A Learning Algorithm for Boltzmann Machines

“A Learning Algorithm for Boltzmann Machines” by David H. Ackley, Geoffrey E. Hinton, and Terrence J. Sejnowski appeared in the journal Cognitive Science in 1985, volume 9, pages 147 to 169. The paper introduced a learning rule for a class of stochastic neural networks the authors named Boltzmann machines, after the physicist Ludwig Boltzmann whose statistical mechanics supplied the underlying mathematics.

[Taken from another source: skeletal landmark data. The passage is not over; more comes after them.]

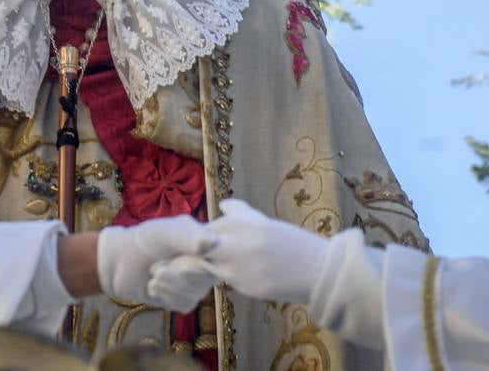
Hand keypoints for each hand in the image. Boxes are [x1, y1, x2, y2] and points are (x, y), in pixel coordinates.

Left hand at [96, 215, 217, 310]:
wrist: (120, 260)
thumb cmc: (145, 239)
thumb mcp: (166, 232)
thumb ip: (187, 236)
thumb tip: (211, 242)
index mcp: (207, 242)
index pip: (220, 258)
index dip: (200, 264)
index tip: (180, 262)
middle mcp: (206, 263)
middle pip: (206, 278)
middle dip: (178, 274)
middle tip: (157, 266)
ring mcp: (196, 283)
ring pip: (195, 293)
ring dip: (169, 285)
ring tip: (154, 273)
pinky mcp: (184, 299)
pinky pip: (184, 304)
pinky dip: (165, 296)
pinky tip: (154, 286)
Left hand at [148, 199, 328, 304]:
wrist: (319, 269)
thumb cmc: (292, 244)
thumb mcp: (265, 223)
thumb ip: (241, 215)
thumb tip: (223, 205)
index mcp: (242, 222)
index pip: (205, 231)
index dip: (195, 242)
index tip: (184, 249)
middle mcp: (237, 240)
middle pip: (198, 247)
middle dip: (187, 256)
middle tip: (169, 265)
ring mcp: (241, 263)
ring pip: (207, 266)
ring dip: (199, 270)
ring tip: (188, 275)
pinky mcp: (247, 284)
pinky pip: (225, 282)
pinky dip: (222, 283)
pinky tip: (229, 283)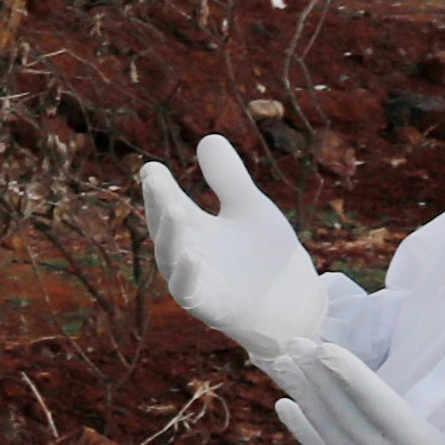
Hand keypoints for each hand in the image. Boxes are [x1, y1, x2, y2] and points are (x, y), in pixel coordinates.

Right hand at [133, 134, 329, 358]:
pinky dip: (188, 276)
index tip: (151, 167)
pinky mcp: (208, 307)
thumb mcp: (249, 207)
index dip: (158, 187)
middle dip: (159, 204)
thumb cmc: (265, 257)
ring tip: (175, 209)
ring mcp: (195, 281)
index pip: (168, 204)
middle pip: (166, 227)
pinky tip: (192, 257)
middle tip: (155, 180)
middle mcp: (187, 253)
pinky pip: (190, 292)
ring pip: (172, 258)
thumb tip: (208, 137)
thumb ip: (228, 178)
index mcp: (194, 229)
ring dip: (171, 236)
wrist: (293, 302)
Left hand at [259, 342, 444, 444]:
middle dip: (317, 378)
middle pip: (344, 416)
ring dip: (307, 397)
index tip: (322, 347)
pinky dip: (306, 431)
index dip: (350, 376)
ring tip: (284, 362)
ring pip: (331, 433)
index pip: (378, 408)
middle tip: (292, 341)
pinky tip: (287, 406)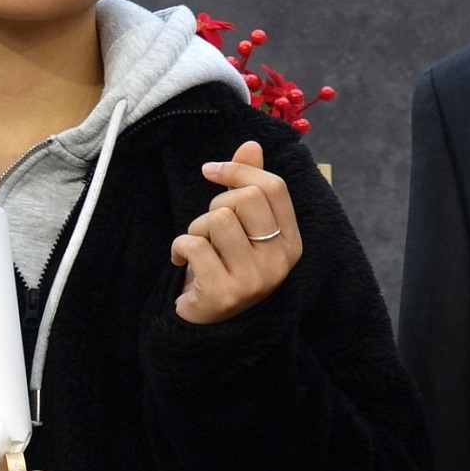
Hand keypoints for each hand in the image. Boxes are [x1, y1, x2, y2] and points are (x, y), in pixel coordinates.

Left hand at [169, 140, 303, 324]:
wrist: (210, 325)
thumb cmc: (226, 268)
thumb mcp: (242, 228)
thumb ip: (250, 187)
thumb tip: (251, 145)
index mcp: (291, 242)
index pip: (272, 187)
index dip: (238, 170)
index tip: (211, 171)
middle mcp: (279, 262)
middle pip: (245, 199)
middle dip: (215, 205)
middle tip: (208, 229)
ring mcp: (254, 280)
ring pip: (217, 219)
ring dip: (196, 228)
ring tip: (198, 248)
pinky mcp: (224, 293)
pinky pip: (193, 245)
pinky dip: (178, 248)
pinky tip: (182, 262)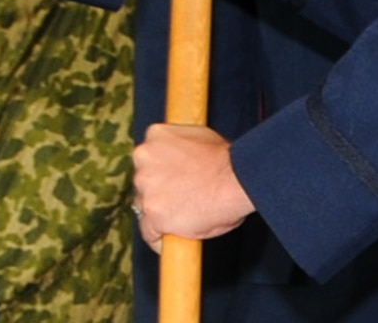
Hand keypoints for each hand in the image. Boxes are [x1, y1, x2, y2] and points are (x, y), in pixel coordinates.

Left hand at [132, 124, 253, 249]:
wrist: (235, 178)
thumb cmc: (226, 161)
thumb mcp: (199, 138)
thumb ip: (180, 148)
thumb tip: (180, 158)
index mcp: (155, 135)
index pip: (147, 158)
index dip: (159, 173)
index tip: (169, 182)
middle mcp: (144, 157)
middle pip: (142, 181)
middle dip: (157, 192)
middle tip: (179, 201)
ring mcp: (146, 186)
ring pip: (143, 207)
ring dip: (158, 214)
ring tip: (182, 219)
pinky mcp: (152, 212)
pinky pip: (149, 233)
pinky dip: (159, 240)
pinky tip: (172, 241)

A Boltzmann machine is a network of binary units that turn on and off probabilistically rather than deterministically. The whole network settles into states with a probability governed by an energy function, the same idea John Hopfield had used in 1982, but here the units are noisy. Some units are visible and clamped to data; others are hidden and free to represent structure the data does not state directly. The machine learns by adjusting connection weights so that the patterns it produces on its own match the statistics of the patterns it is shown.

The contribution that mattered was the learning rule itself. The authors showed that the weight change needed only the difference between two correlations: how often two units were on together while the network ran “awake” clamped to data, and how often they were on together while it ran “asleep” free-running. This local rule, requiring only locally available information, made it possible in principle to train networks with hidden units, a problem the 1969 critique of perceptrons had left open.

The Boltzmann machine was slow and hard to scale in practice, but its ideas propagated forward. Restricted Boltzmann machines later became the building blocks of the deep belief networks that helped restart deep learning in 2006, and the line of work was cited when Hinton shared the 2024 Nobel Prize in Physics.